- Supplied data
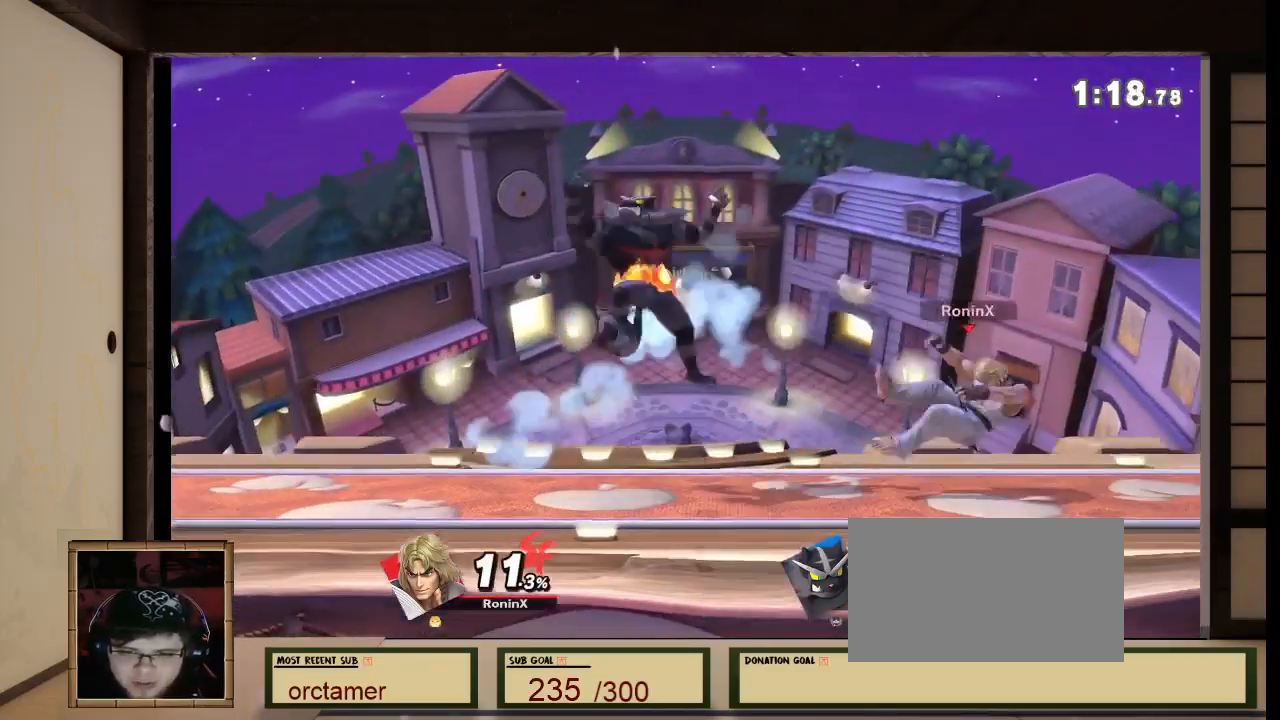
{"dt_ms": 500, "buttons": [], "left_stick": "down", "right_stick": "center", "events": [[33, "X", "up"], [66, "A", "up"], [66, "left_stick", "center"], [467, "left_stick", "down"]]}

--

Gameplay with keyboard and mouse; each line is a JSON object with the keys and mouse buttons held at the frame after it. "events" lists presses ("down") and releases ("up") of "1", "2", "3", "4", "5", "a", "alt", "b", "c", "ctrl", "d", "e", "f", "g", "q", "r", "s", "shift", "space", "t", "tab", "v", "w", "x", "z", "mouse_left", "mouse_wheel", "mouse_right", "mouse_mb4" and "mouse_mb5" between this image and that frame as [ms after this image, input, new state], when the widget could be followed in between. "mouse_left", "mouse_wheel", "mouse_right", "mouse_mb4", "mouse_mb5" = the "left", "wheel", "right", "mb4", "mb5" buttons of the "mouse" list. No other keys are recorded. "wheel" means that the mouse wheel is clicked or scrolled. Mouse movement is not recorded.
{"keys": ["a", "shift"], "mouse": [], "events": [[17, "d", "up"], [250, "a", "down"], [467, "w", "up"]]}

==

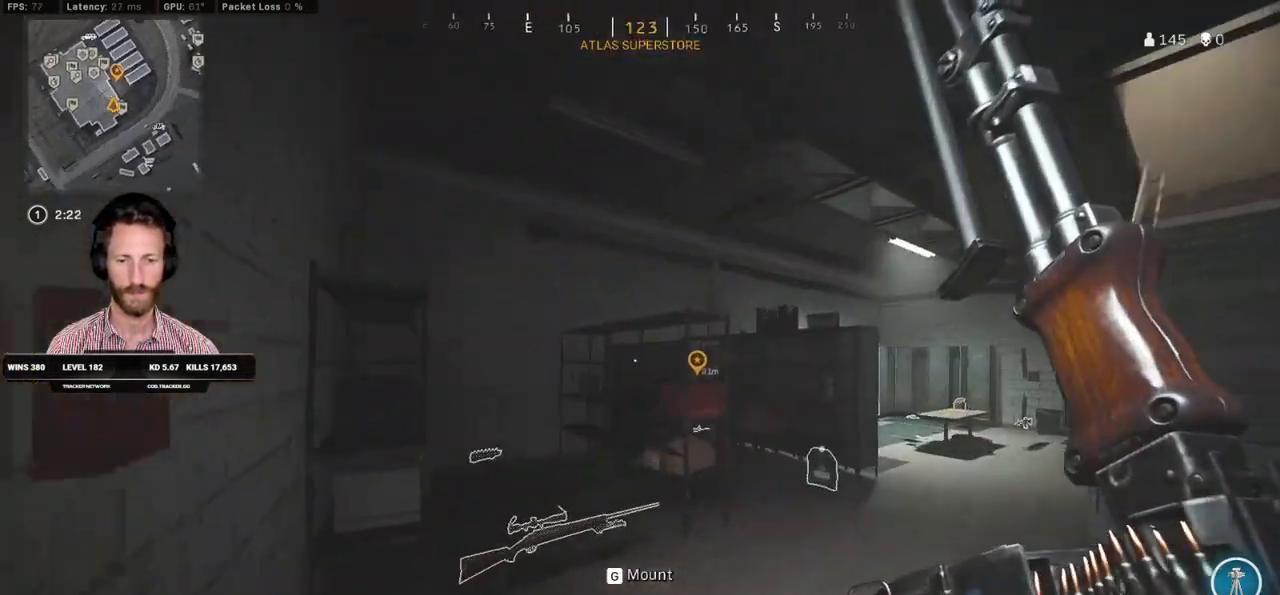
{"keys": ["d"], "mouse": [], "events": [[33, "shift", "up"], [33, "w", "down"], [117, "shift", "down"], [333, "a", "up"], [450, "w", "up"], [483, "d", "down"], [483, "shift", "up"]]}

- Instructions for the task
Read through the records above and copy the lines that contain "buttons".

- The answer
{"dt_ms": 500, "buttons": [], "left_stick": "down", "right_stick": "center", "events": [[33, "X", "up"], [66, "A", "up"], [66, "left_stick", "center"], [467, "left_stick", "down"]]}
Gameplay with keyboard and mouse; each line is a JSON object with the keys and mouse buttons held at the frame after it. "events" lists presses ("down") and releases ("up") of "1", "2", "3", "4", "5", "a", "alt", "b", "c", "ctrl", "d", "e", "f", "g", "q", "r", "s", "shift", "space", "t", "tab", "v", "w", "x", "z", "mouse_left", "mouse_wheel", "mouse_right", "mouse_mb4" and "mouse_mb5" between this image and that frame as [ms after this image, input, new state], when the widget could be followed in between. "mouse_left", "mouse_wheel", "mouse_right", "mouse_mb4", "mouse_mb5" = the "left", "wheel", "right", "mb4", "mb5" buttons of the "mouse" list. No other keys are recorded. "wheel" means that the mouse wheel is clicked or scrolled. Mouse movement is not recorded.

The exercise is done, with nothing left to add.